Over the last few weeks, the latest craze spreading over social media...
Here’s what I know about the NHL lockout:
It’s not Gary Bettman’s fault.
It isn’t really a shock to me that people believe that Gary Bettman is the cause of the lockout. He’s the face of NHL ownership. He’s paid to be blamed for the terrible things the owners do. And that’s exactly why this isn’t his fault. He’s a cipher. He has as much to do with the NHL lockout as me or you.
But the owners WANT you to blame Gary Bettman for all your troubles, because it absolves them of the blame that should be unabashedly heaped upon them for attempting to murder their own golden goose because it’s not giving them enough gold. It’s a league filled with owners like Craig Leipold, who signs Zach Parise and Ryan Suter to giant contracts, and then complains about how much he has to spend on players.

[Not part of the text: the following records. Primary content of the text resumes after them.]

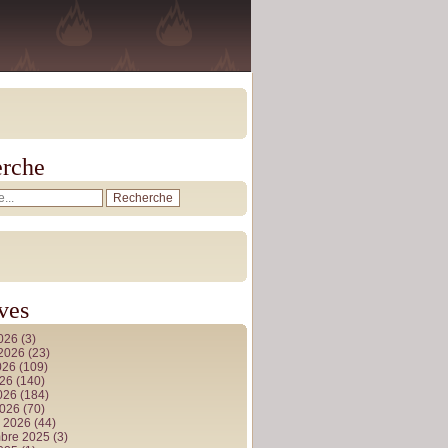
rche
ves
2026
(3)
t 2026
(23)
026
(109)
026
(140)
2026
(184)
2026
(70)
r 2026
(44)
bre 2025
(3)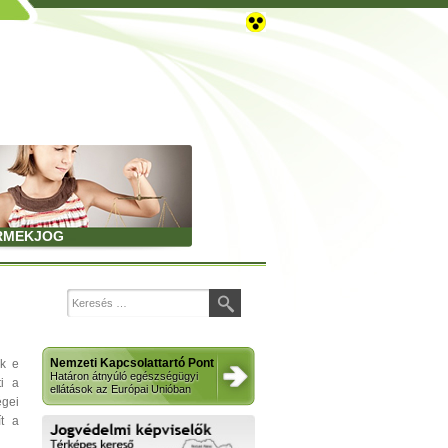
RMEKJOG
Nemzeti Kapcsolattartó Pont
ek e
Határon átnyúló egészségügyi
ti a
ellátások az Európai Unióban
gei
ít a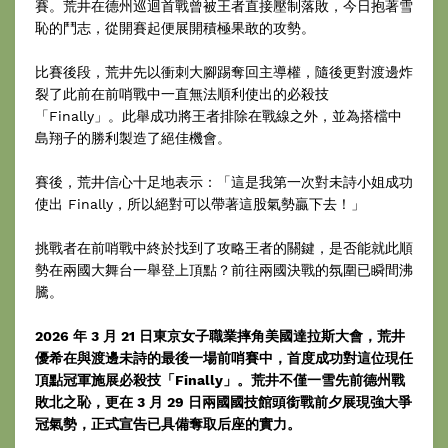
賽。荒井在德州巡迴首戰曾被王者直接壓制落敗，今日抱著雪
恥的鬥志，從開賽起便展開積極果敢的攻勢。
比賽後段，荒井先以衝刺大腳踢奪回主導權，隨後更對渡邊炸
裂了此前在前哨戰中一直無法順利使出的必殺技
「Finally」。此舉成功將王者排除在戰線之外，並為搭檔中
島翔子的勝利製造了絕佳機會。
賽後，荒井信心十足地表示：「這是我第一次對未詩小姐成功
使出 Finally，所以絕對可以帶著這股氣勢贏下去！」
挑戰者在前哨戰中終於找到了攻略王者的關鍵，是否能就此順
勢在兩國大舞台一舉登上頂點？前往兩國決戰的氛圍已瞬間沸
騰。
2026 年 3 月 21 日東京女子職業摔角美國達拉斯大會，荒井
優希在與渡邊未詩的最後一場前哨賽中，首度成功對這位現任
頂點冠軍施展必殺技「Finally」。荒井不僅一雪先前德州戰
敗北之恥，更在 3 月 29 日兩國國技館頭銜戰前夕展現強大爭
冠氣勢，正式宣告已具備奪取后座的實力。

This is, and always has been, the nature of sports, and really, of all business owner/employee relationships since the beginning of time. Owners want to make as much money as they can as quickly as possible. Paying employees their market-value wage doesn’t help them do that. It was one of the roots of the Black Sox Scandal. Baseball owners have famously colluded multiple times throughout history in order to keep salaries down. The NFL is going through the same thing right now with their referees. It’s become even more a part of our culture in general over the last thirty years, as more and more manufacturing jobs have left this country, because companies figured out that instead of paying American workers a living wage, they can pay some kid 30 cents an hour to make electronics in the Phillippines.

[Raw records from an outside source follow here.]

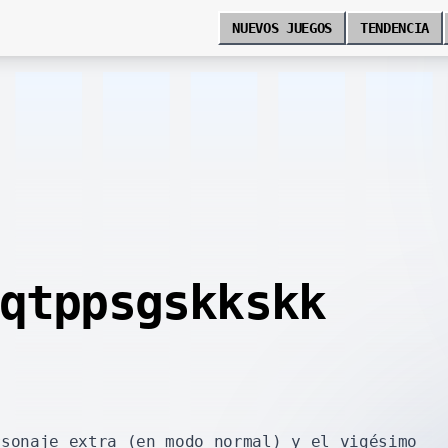
NUEVOS JUEGOS
TENDENCIA
qtppsgskkskk
rsonaje extra (en modo normal) y el vigésimo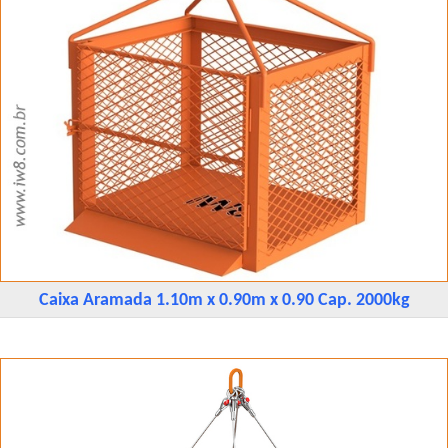
Caixa Aramada 1.10m x 0.90m x 0.90 Cap. 2000kg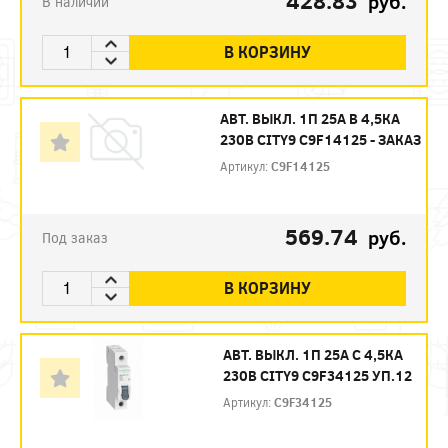
428.83
руб.
В наличии
В КОРЗИНУ
АВТ. ВЫКЛ. 1П 25А B 4,5КА
230В CITY9 C9F14125 - ЗАКАЗ
Артикул:
C9F14125
569.74
руб.
Под заказ
В КОРЗИНУ
АВТ. ВЫКЛ. 1П 25А С 4,5КА
230В CITY9 C9F34125 УП.12
Артикул:
C9F34125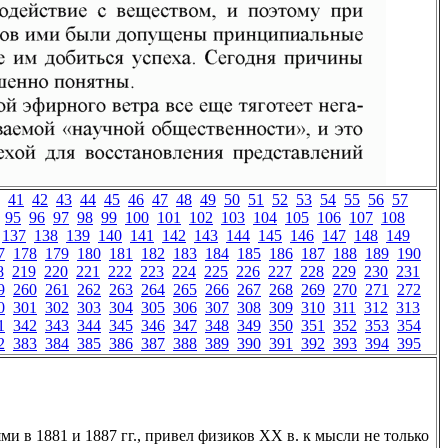
41
42
43
44
45
46
47
48
49
50
51
52
53
54
55
56
57
95
96
97
98
99
100
101
102
103
104
105
106
107
108
137
138
139
140
141
142
143
144
145
146
147
148
149
7
178
179
180
181
182
183
184
185
186
187
188
189
190
8
219
220
221
222
223
224
225
226
227
228
229
230
231
9
260
261
262
263
264
265
266
267
268
269
270
271
272
0
301
302
303
304
305
306
307
308
309
310
311
312
313
1
342
343
344
345
346
347
348
349
350
351
352
353
354
2
383
384
385
386
387
388
389
390
391
392
393
394
395
и в 1881 и 1887 гг., привел физиков ХХ в. к мысли не только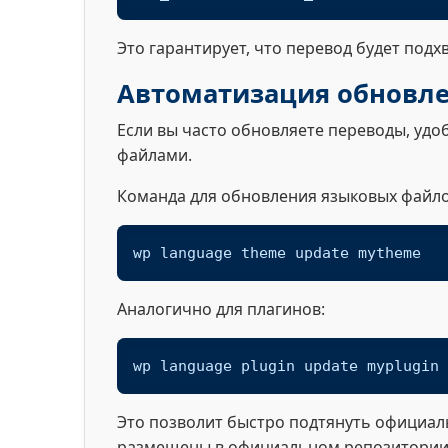
Это гарантирует, что перевод будет подх
Автоматизация обновле
Если вы часто обновляете переводы, удо
файлами.
Команда для обновления языковых файло
wp language theme update mytheme
Аналогично для плагинов:
wp language plugin update myplugin
Это позволит быстро подтянуть официал
размещены в официальном репозитории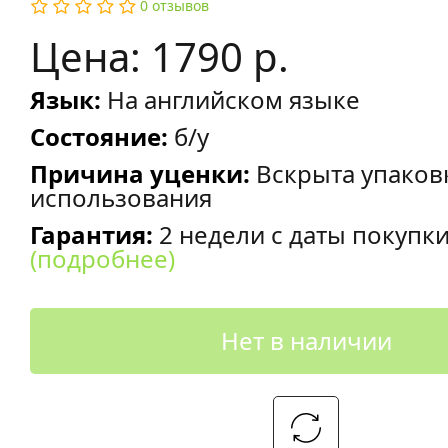
0 отзывов
Цена: 1790 р.
Язык:
На английском языке
Состояние:
б/у
Причина уценки:
Вскрыта упаков
использования
Гарантия:
2 недели с даты покупк
(подробнее)
Нет в наличии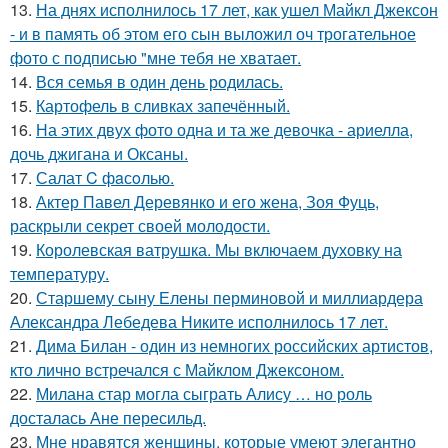
13.
На днях исполнилось 17 лет, как ушел Майкл Джексон
- и в память об этом его сын выложил оч трогательное
фото с подписью "мне тебя не хватает.
14.
Вся семья в один день родилась.
15.
Картофель в сливках запечённый.
16.
На этих двух фото одна и та же девочка - ариелла,
дочь джигана и Оксаны.
17.
Салат C фaсoлью.
18.
Актер Павел Деревянко и его жена, Зоя Фуць,
раскрыли секрет своей молодости.
19.
Королевская ватрушка. Мы включаем духовку на
температуру.
20.
Старшему сыну Елены перминовой и миллиардера
Александра Лебедева Никите исполнилось 17 лет.
21.
Дима Билан - один из немногих российских артистов,
кто лично встречался с Майклом Джексоном.
22.
Милана стар могла сыграть Алису … но роль
досталась Ане пересильд.
23.
Мне нравятся женщины, которые умеют элегантно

The greater point is that THESE are the people you should be angry at, not Gary Bettman. They are the direct result of a business culture that values the individual more than the collective whole. They are the people that wrecked our economy, begged the Government to bail them out, and went right back to scamming people out of their money. The more time you spend Gary Bettman, or even better for them, deriding the players as being “greedy”, the more you are playing right into their withered old C. Montgomery Burns-like hands.

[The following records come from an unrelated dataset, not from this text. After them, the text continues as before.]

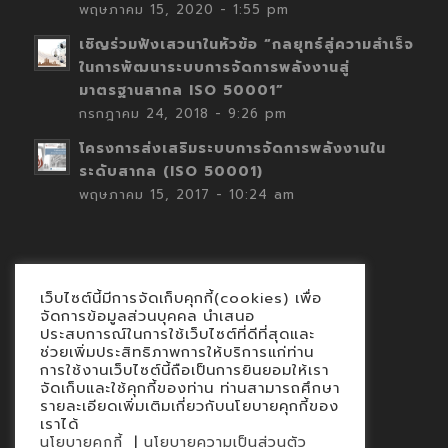
พฤษภาคม 15, 2020 - 1:55 pm
เชิญร่วมฟังเสวนาในหัวข้อ “กลยุทธ์สู่ความสำเร็จ
ในการพัฒนาระบบการจัดการพลังงานสู่
มาตรฐานสากล ISO 50001”
กรกฎาคม 24, 2018 - 9:26 pm
โครงการส่งเสริมระบบการจัดการพลังงานใน
ระดับสากล (ISO 50001)
พฤษภาคม 15, 2017 - 10:24 am
เว็บไซต์นี้มีการจัดเก็บคุกกี้(cookies) เพื่อ
Contact
จัดการข้อมูลส่วนบุคคล นำเสนอ
ประสบการณ์ในการใช้เว็บไซต์ที่ดีที่สุดและ
นโยบายคุกกี้
ช่วยเพิ่มประสิทธิภาพการให้บริการแก่ท่าน
นโยบายข้อมูลส่วนบุคคล
การใช้งานเว็บไซต์นี้ถือเป็นการยินยอมให้เรา
จัดเก็บและใช้คุกกี้ของท่าน ท่านสามารถศึกษา
รายละเอียดเพิ่มเติมเกี่ยวกับนโยบายคุกกี้ของ
เราได้
|
นโยบายคุกกี้
นโยบายความเป็นส่วนตัว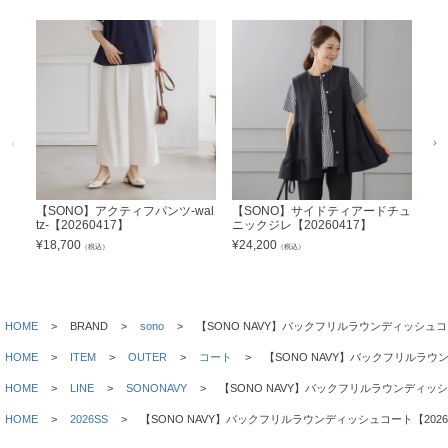
【SONO】アクティフパンツ-wal
【SONO】サイドティアードチュ
【
tz-【20260417】
ニックジレ【20260417】
ピー
¥
18,700
¥
24,200
¥
28
（税込）
（税込）
HOME
BRAND
sono
【SONO NAVY】バックフリルラウンディッシュコー
HOME
ITEM
OUTER
コート
【SONO NAVY】バックフリルラウン
HOME
LINE
SONONAVY
【SONO NAVY】バックフリルラウンディッシュ
HOME
2026SS
【SONO NAVY】バックフリルラウンディッシュコート【20260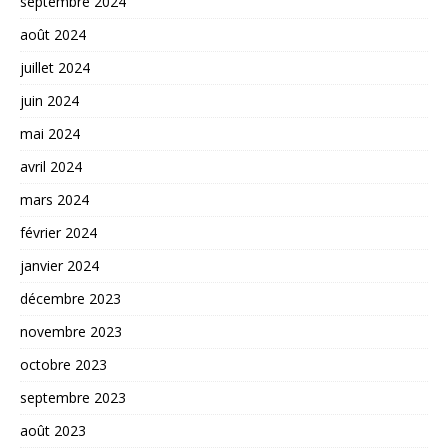
septembre 2024
août 2024
juillet 2024
juin 2024
mai 2024
avril 2024
mars 2024
février 2024
janvier 2024
décembre 2023
novembre 2023
octobre 2023
septembre 2023
août 2023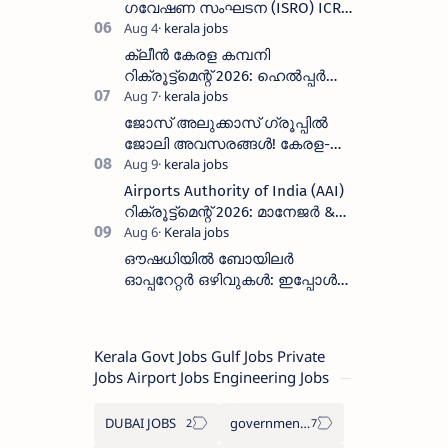
ഗവേഷണ സംഘടന (ISRO) ICRB
യിൽ ജോലി അവസരം :ശമ്പളം
25, 500 രൂപ മുതൽ
ക്ലീൻ കേരള കമ്പനി
റിക്രൂട്ട്മെന്റ് 2026: ഹെൽപ്പർ
തസ്തികയിലേക്ക് ഓഗസ്റ്റ് 5-ന്
വാക്ക് ഇൻ ഇന്റർവ്യൂ
ജോസ് അലുക്കാസ് ഗ്രൂപ്പിൽ
ജോലി അവസരങ്ങൾ! കേരള-
തമിഴ്നാട് റീജിയണിൽ
സെയിൽസ്, സപ്പോർട്ട് സ്റ്റാഫ്
Airports Authority of India (AAI)
റിക്രൂട്ട്മെന്റ്
റിക്രൂട്ട്മെന്റ് 2026: മാനേജർ &
ജൂനിയർ എക്സിക്യൂട്ടീവ്
തസ്തികകളിലേക്ക് അപേക്ഷിക്കാം
ഔഷധിയിൽ ബോയിലർ
ഓപ്പറേറ്റർ ഒഴിവുകൾ: ഇപ്പോൾ
അപേക്ഷിക്കാം | 2 സീറ്റുകൾ |
ശമ്പളം 19,750/
Kerala Govt Jobs Gulf Jobs Private
Jobs Airport Jobs Engineering Jobs
DUBAI JOBS
government information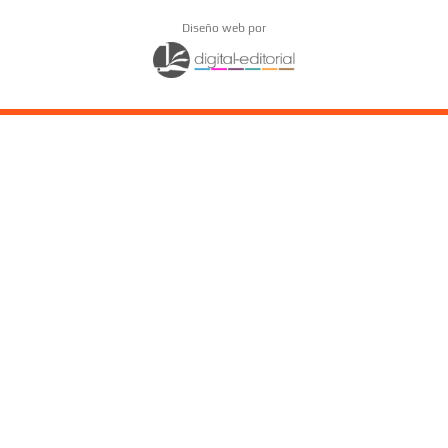
Diseño web por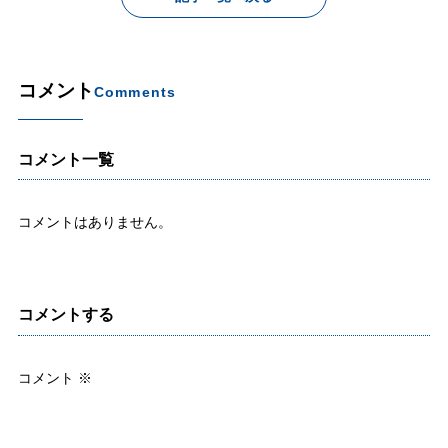
コメント
Comments
コメント一覧
コメントはありません。
コメントする
コメント
※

Conversely, the fans aren’t to blame either. No matter what Damien Cox thinks, the fans aren’t at fault for coming back when the lockout ends. I’ve written before that part of the “contract” fans make when watching sports is that they know and accept that there will be violence and violent acts. People will get injured and hurt, sometimes for life. In that same vein, you are going to have to put up with labor disputes. Football and basketball just had theirs. Baseball’s labor history is long and contentious and oft-times revolting. The deck is always stacked against fans, because the nature of sports and sports fandom is inherently irrational already. You are choosing to cheer and spend money and time on people you have never met (that are most likely the kids who attempted to stuff you in a trash can in high school and attempted to seduce your sister/girlfriend/mother at some point), in a game that doesn’t matter much in the overall grand scheme of life in all kinds of weather and terrible traffic with thousands and thousands of other people. You buy jerseys with other people’s names on the back and all sorts of other ridiculous merchandise, from car flags to beer coozys. Owners are going to take advantage of you, and there’s no way around that. The only way to avoid that is to stop being a fan of sports entirely, and if you love watching a game too much, which brings me to my last point:
I’ll still come back.
I love hockey. It’s been a part of my life since I was a kid. It’s helped me bond with my father and grow closer with my wife. It’s one of my eternal regrets that we weren’t financially secure enough so that I could play organized hockey. I will continue to consume an NHL product no matter how much I have to hold my nose to do so, because it’s the best hockey on the planet. And warts and all, I still love it. I love it enough that I will weather this lockout, and every other lockout. As much as it hurts me, and as sad as it makes me sometimes to do so, I’m not done with being a hockey fan yet.